Works, 1962-1967

31. January 2019. – 14. April
MegnyitóOpening: January 30, 2019, 6:00 pm
MegnyitjaRemarks by: Szilágyi Sándor
Art+Text Budapest is delighted to present a retrospective exhibition of Csaba Koncz, which gives the most complete cross-sectional overview of the artist’s oeuvre created in half a decade only, between 1962 and 1967.

„I wasn’t looking for a motif, I kept going, and the image found me” – he said about the profound method he employed when searching for themes, which was combined with his wanderings. Koncz started to take photographs in 1962. His first photos were taken in Bőszénfa’s Roma slum (letting the play of light and shadow occasionally overwrite the documentary character of the theme).

Because of the tightly cropped composition, the photographic elements repeated in interesting rhythms – strange things in the snow, bullet holes from 1956 in old buildings of Pest – appear as abstract motifs in his photos. Sensitive to black-and-white contrasts, Koncz’s mode of seeing came under the influence of Op Art, and in order to enhance the graphical effect, he then started to photograph whimsically twisting wire nets, specially emphasizing the graphical playfulness originating from the blurred focus of the photos, which was considered a mistake by contemporary professional circles. By employing this selective focus, Koncz let the wire nets fade into nothing in the distance, thereby opening the space of the image to philosophy and metaphysics.

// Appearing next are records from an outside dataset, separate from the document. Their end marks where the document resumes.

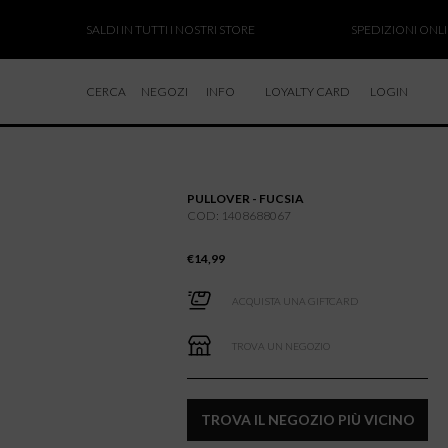
SALDI IN TUTTI I NOSTRI STORE
SPEDIZIONI ONLINE S
CERCA
NEGOZI
INFO
LOYALTY CARD
LOGIN
CHI SIAMO
LAVORA CON NOI
PULLOVER - FUCSIA
RESI E RIMBORSI
COD: 1408688067
€
14,99
ACQUISTA UNA GIFTCARD
TROVA UN NEGOZIO
TROVA IL NEGOZIO PIÙ VICINO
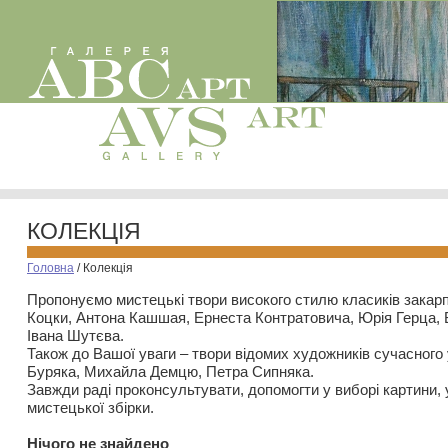
КОЛЕКЦІЯ
Головна
/
Колекція
Пропонуємо мистецькі твори високого стилю класиків закар
Коцки, Антона Кашшая, Ернеста Контратовича, Юрія Герца,
Івана Шутєва.
Також до Вашої уваги – твори відомих художників сучасного
Буряка, Михайла Демцю, Петра Сипняка.
Завжди раді проконсультувати, допомогти у виборі картини, 
мистецької збірки.
Нiчого не знайдено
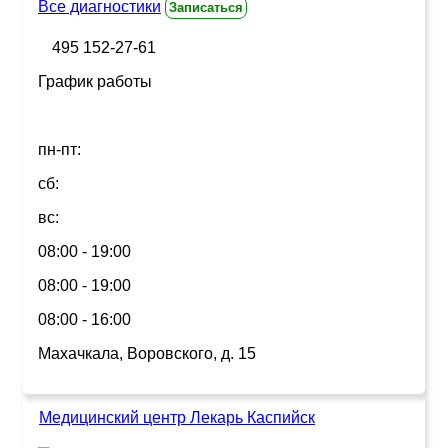
Все диагностики
Записаться
495 152-27-61
График работы
пн-пт:
сб:
вс:
08:00 - 19:00
08:00 - 19:00
08:00 - 16:00
Махачкала, Воровского, д. 15
Медицинский центр Лекарь Каспийск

The most mature works from his oeuvre are those „late” photos from 1967, which summarise, technically as well as intellectually, everything that he had done for abstraction before. It was in those works that his approach employing minimalist reduction and non-figuration got intertwined once and for all with the poor materials of Arte Povera.

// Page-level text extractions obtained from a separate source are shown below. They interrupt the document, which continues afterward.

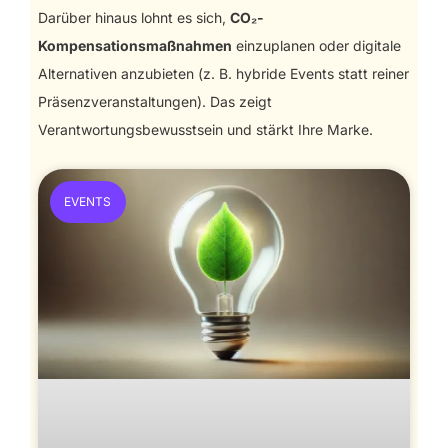
Darüber hinaus lohnt es sich,
CO₂-
Kompensationsmaßnahmen
einzuplanen oder digitale
Alternativen anzubieten (z. B. hybride Events statt reiner
Präsenzveranstaltungen). Das zeigt
Verantwortungsbewusstsein und stärkt Ihre Marke.
EVENTS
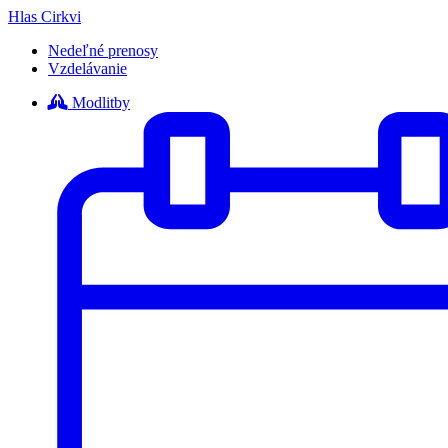
Hlas Cirkvi
Nedeľné prenosy
Vzdelávanie
Modlitby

He avoided the self-serving bravura of crowded, rich views; instead he photographed pieces of iron placed in the snow or in front of the blue sky. One type of the late “iron pictures” experimented with the calligraphic forms of the sometimes out of focus edges of wide metal strips, while representatives of another type of these pictures look as if they were pictograms of small anthropomorphic creatures put together from springs, hoops, screws and nails.

The exhibition at Art+Text Budapest introduces a complete cross-section of Koncz’s oeuvre by presenting vintage photographs, from the early Gypsy portrait through the minimalist landscapes and the close-up photographs with their abstract effect, all the way to the Arte Povera-like wire shots, Op Art compositions, and “iron pictures”.